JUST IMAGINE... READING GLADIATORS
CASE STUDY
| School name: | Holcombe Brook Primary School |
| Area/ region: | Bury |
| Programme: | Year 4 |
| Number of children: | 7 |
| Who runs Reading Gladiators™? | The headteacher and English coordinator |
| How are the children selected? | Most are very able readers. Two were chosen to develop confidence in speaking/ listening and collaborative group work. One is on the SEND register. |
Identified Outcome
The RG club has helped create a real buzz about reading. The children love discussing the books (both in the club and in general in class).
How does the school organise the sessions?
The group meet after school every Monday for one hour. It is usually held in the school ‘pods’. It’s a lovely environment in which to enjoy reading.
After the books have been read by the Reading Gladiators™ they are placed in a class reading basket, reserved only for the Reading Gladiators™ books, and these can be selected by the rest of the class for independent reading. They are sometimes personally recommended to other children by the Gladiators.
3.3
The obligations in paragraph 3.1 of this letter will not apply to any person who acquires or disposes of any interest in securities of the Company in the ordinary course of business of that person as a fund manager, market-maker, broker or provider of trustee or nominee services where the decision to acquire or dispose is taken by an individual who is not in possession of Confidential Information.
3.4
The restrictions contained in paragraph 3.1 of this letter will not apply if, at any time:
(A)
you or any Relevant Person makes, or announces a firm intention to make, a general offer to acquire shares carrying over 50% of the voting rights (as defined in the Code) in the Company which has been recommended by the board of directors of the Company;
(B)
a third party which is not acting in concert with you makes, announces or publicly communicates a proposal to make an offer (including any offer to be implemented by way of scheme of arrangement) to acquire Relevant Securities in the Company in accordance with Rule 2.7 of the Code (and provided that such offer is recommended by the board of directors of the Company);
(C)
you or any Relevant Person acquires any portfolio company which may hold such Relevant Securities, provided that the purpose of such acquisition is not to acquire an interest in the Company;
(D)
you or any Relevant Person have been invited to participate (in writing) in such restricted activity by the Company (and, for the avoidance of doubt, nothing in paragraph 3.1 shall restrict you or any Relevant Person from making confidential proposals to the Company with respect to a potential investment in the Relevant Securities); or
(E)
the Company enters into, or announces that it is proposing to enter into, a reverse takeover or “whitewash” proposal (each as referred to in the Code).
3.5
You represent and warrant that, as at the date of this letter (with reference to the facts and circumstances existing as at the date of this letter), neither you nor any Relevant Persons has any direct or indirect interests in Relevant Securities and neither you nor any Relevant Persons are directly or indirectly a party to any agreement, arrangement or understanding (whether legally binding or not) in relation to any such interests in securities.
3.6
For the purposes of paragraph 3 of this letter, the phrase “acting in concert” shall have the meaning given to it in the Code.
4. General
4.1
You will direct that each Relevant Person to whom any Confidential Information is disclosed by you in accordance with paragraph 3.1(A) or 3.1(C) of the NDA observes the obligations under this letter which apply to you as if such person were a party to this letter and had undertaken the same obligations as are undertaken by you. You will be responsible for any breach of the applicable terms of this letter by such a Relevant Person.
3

+ + + + +

About this task
Write the opening line of the data above and every line after it, exactly, stopping once you have written the line with "How does the school organise the sessions?".

Response below
JUST IMAGINE... READING GLADIATORS
CASE STUDY
| School name: | Holcombe Brook Primary School |
| Area/ region: | Bury |
| Programme: | Year 4 |
| Number of children: | 7 |
| Who runs Reading Gladiators™? | The headteacher and English coordinator |
| How are the children selected? | Most are very able readers. Two were chosen to develop confidence in speaking/ listening and collaborative group work. One is on the SEND register. |
Identified Outcome
The RG club has helped create a real buzz about reading. The children love discussing the books (both in the club and in general in class).
How does the school organise the sessions?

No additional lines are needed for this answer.